(Your goal) In the copy, include all of the listing exactly and none of its pictures.
___
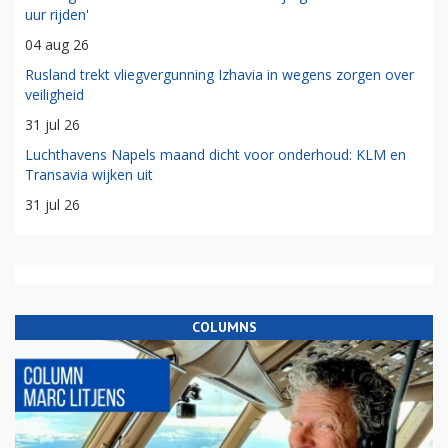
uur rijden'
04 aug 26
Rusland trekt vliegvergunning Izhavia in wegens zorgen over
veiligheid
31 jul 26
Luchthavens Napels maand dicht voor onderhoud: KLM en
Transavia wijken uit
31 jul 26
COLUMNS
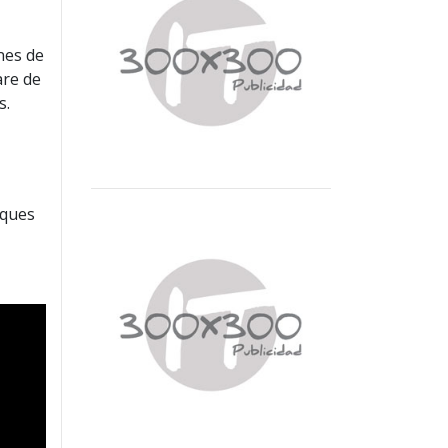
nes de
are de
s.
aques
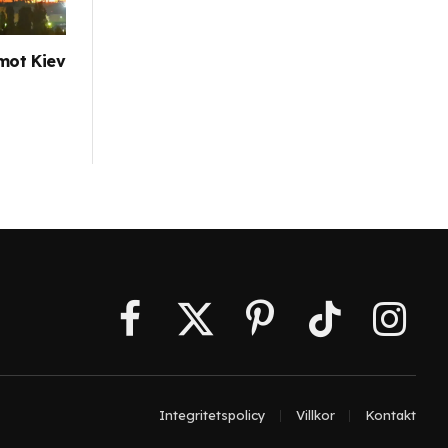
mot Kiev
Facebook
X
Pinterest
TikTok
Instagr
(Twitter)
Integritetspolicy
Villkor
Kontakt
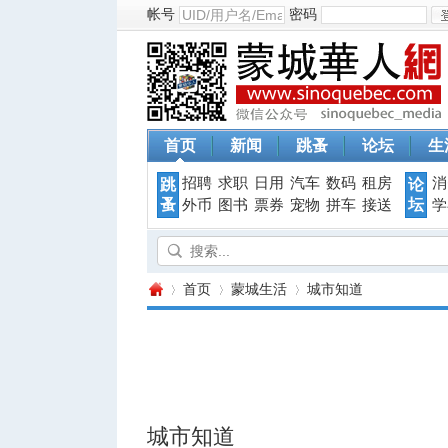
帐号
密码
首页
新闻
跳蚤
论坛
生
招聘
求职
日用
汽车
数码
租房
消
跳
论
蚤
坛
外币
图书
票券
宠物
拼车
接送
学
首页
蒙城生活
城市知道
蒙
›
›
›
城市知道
___
(Exercise output)
uur rijden'
04 aug 26
Rusland trekt vliegvergunning Izhavia in wegens zorgen over
veiligheid
31 jul 26
Luchthavens Napels maand dicht voor onderhoud: KLM en
Transavia wijken uit
31 jul 26
COLUMNS
nes de
are de
s.
aques
mot Kiev
Facebook
X
Pinterest
TikTok
Instagr
(Twitter)
Integritetspolicy
Villkor
Kontakt
帐号
密码
首页
新闻
跳蚤
论坛
生
招聘
求职
日用
汽车
数码
租房
消
跳
论
蚤
坛
外币
图书
票券
宠物
拼车
接送
学
首页
蒙城生活
城市知道
蒙
›
›
›
城市知道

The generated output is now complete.